-------- Dataset excerpt
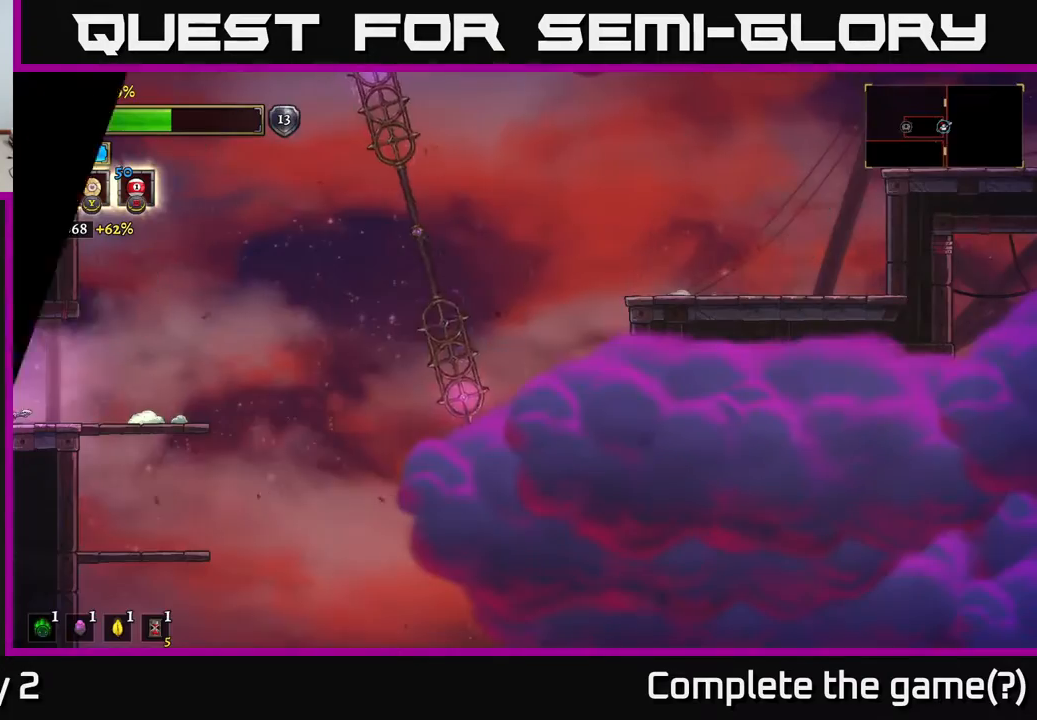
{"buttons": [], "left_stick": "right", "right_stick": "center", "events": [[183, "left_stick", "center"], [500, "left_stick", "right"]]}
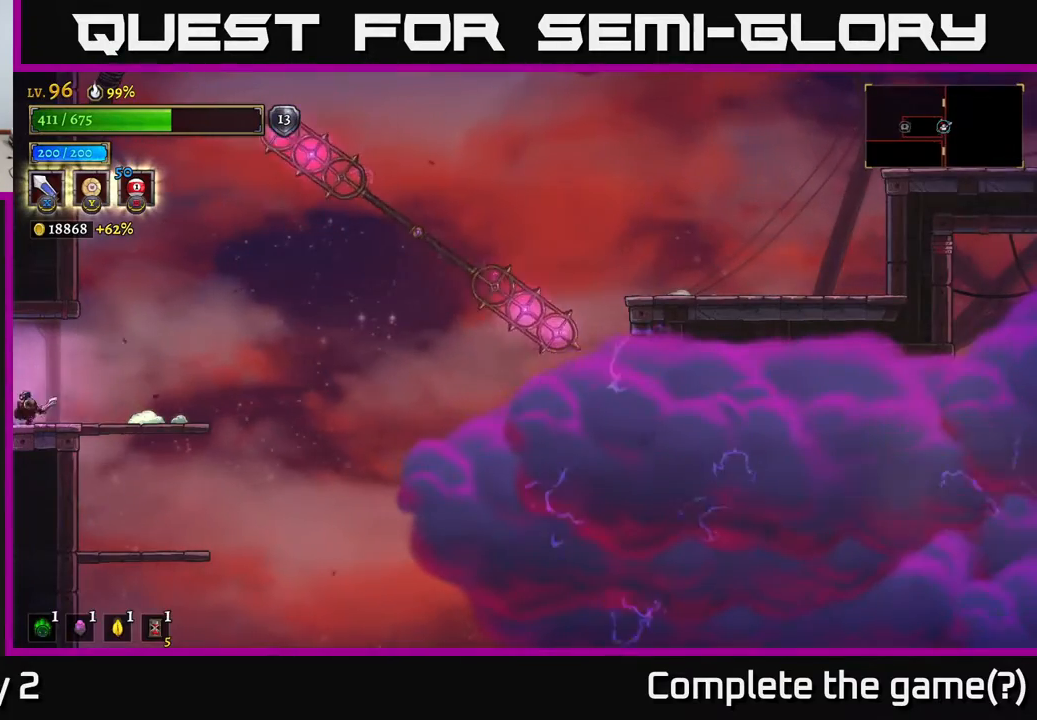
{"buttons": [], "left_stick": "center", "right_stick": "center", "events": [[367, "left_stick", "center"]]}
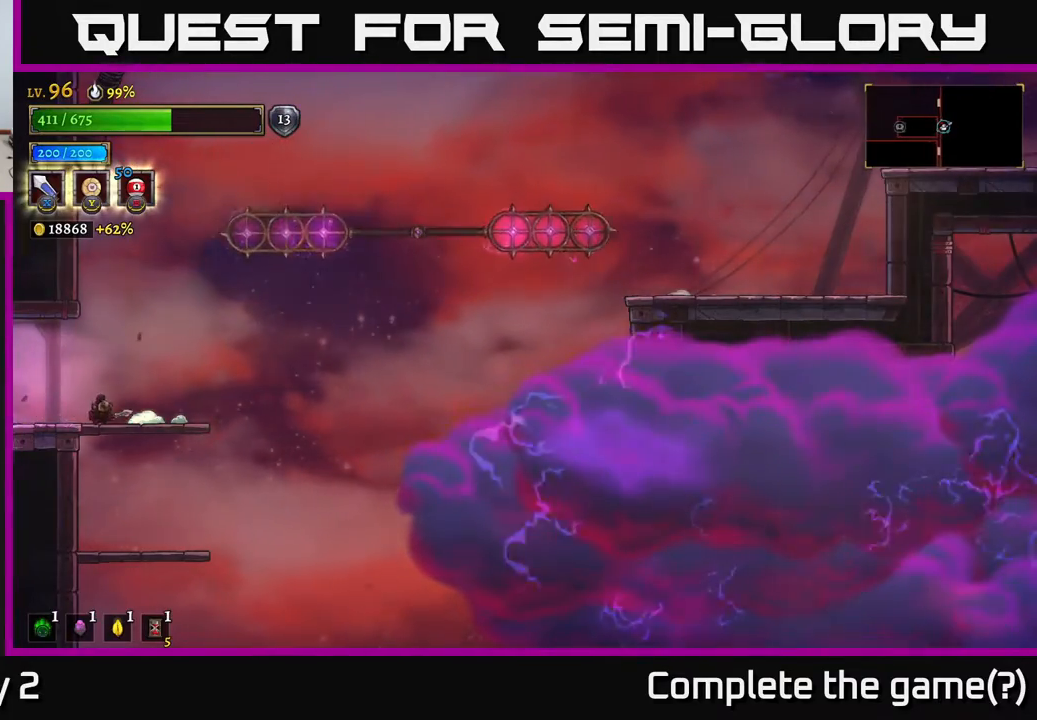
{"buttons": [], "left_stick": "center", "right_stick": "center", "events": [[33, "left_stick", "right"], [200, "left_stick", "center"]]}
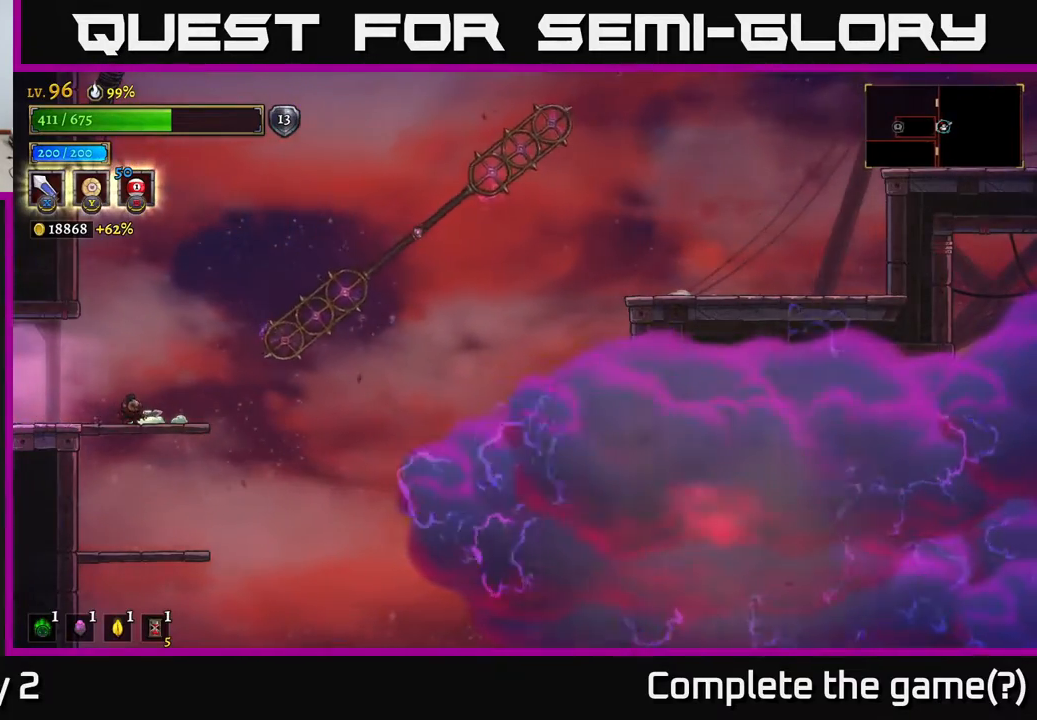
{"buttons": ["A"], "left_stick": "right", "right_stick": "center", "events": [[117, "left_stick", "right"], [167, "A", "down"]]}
----------------
(Exercise aim):
Recopy the whole listing above precisely, excluding images.

(Task answer):
{"buttons": [], "left_stick": "right", "right_stick": "center", "events": [[183, "left_stick", "center"], [500, "left_stick", "right"]]}
{"buttons": [], "left_stick": "center", "right_stick": "center", "events": [[367, "left_stick", "center"]]}
{"buttons": [], "left_stick": "center", "right_stick": "center", "events": [[33, "left_stick", "right"], [200, "left_stick", "center"]]}
{"buttons": ["A"], "left_stick": "right", "right_stick": "center", "events": [[117, "left_stick", "right"], [167, "A", "down"]]}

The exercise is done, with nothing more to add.